Jacobs is also seeking public input through meetings to be held within the next few months, said Mike Mize of Architectural Design Group, the main consultant for MAPS 3.
Ward 2 Councilman Ed Shadid said he was concerned that some on the streetcar subcommittee may wrongly believe the preferred route is final. He said that if Oklahoma City wants to keep with the 2006 Core to Shore Plan — which anticipates major redevelopment of the area between downtown and the Oklahoma River — it should use “the most powerful real estate development tool that [it has], and that is the streetcar.”
Ward 4 Councilman Pete White and Ward 7 Councilman Ronald “Skip” Kelly voiced support for MAPS 3 streetcar funds paying for an Adventure District line from downtown to near Remington Park and The Oklahoma City Zoo.
Ward 1 Councilman Gary Marrs said the process of determining the route has run counter to how the city normally works on such projects, in which experts and city staff examine options and bring them to the public oversight body.
“It seems like the opposite has happened and some public entity determined where they think it needs to be, and it’s kind of driving that way through the committee process,” Marrs said. “And city staff seems to be reluctant to stand in the way of it.”

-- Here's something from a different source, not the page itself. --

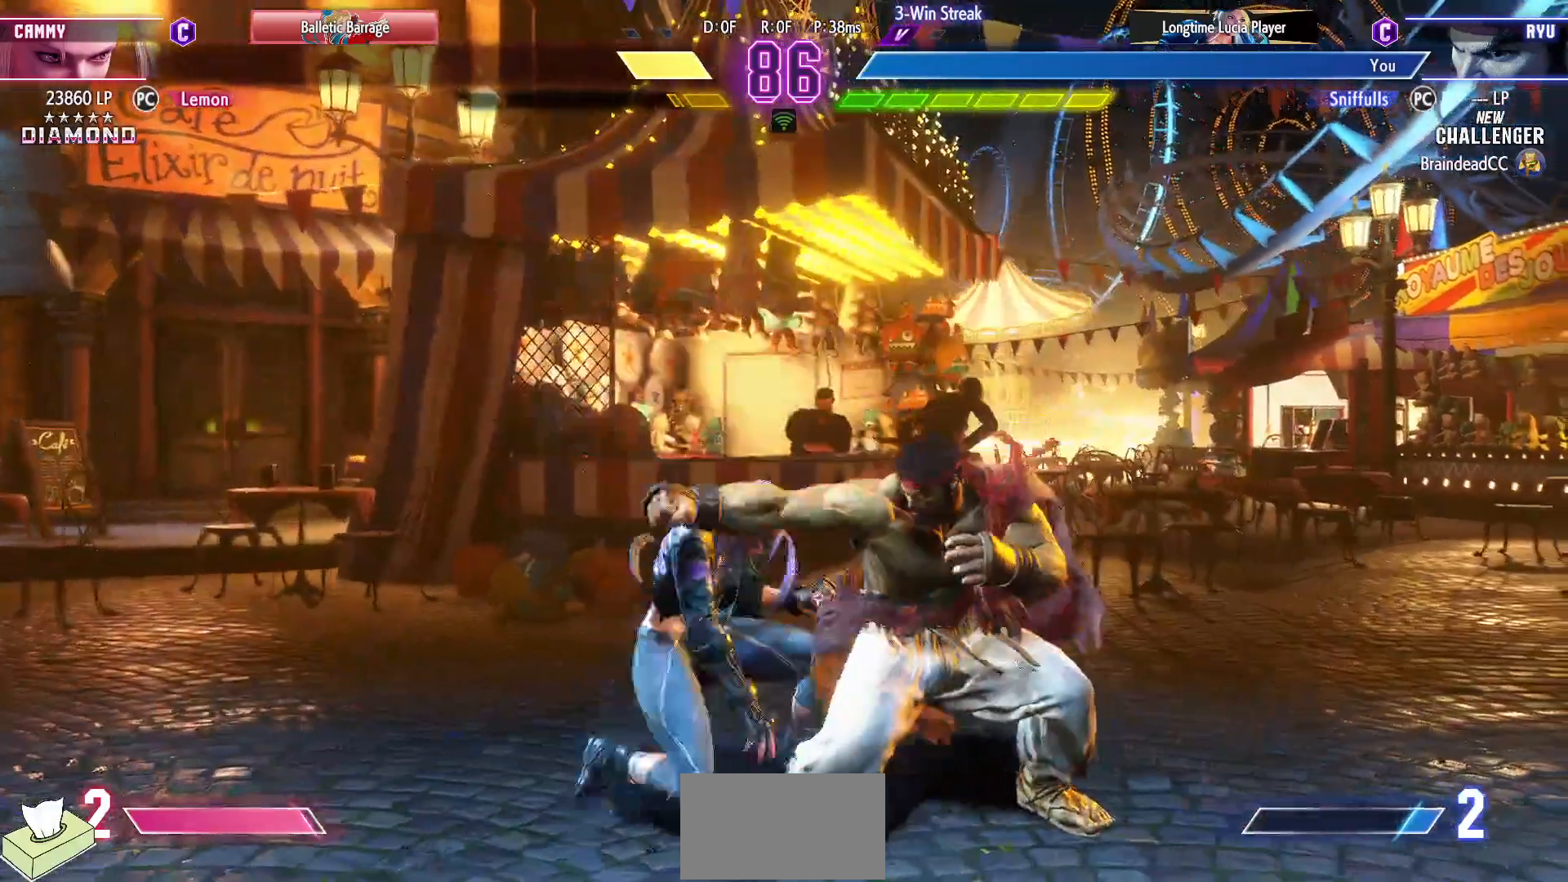
{"dt_ms": 500, "buttons": ["DPAD_DOWN", "DPAD_RIGHT"], "events": [[17, "SQUARE", "up"], [267, "SQUARE", "down"], [333, "SQUARE", "up"]]}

But Ward 4 Councilwoman Meg Salyer said the public meetings held during the Alternatives Analysis phase have given the public a great deal of input.
Mize said that Jacobs is not working under the idea that the route is finalized. He said the consultant is looking at alternative routes and has subcontracted with a firm to examine economic development for the streetcar.
A tense meeting
Shadid defended Public Works Director Eric Wenger, whom he said had faced “relentless beratement” at a Dec. 19 streetcar subcommittee meeting over plans to renovate part of E. K. Gaylord Boulevard in front of the Santa Fe Depot, site of the future intermodal hub.
During that sometimes-contentious subcommittee meeting, panel members quizzed Wenger on plans for E. K. Gaylord under the Project 180 streetscape redesign initiative and criticized the city for not trying to better integrate streetcar plans into its work involving the Santa Fe station.
Wenger said the city is doing the best it can to integrate the two projects, but that timelines do not match up because a $750,000 federal grant must be spent within the federal fiscal year.
Subcommittee member Jeff Bezdek, who did much of the questioning, said he felt it was important that he and other members advocate for stronger integration of the two projects.
“I wasn’t advocating for the delay of Project 180,” Bezdek said. “I was advocating for the most integration to occur to save the taxpayer money.”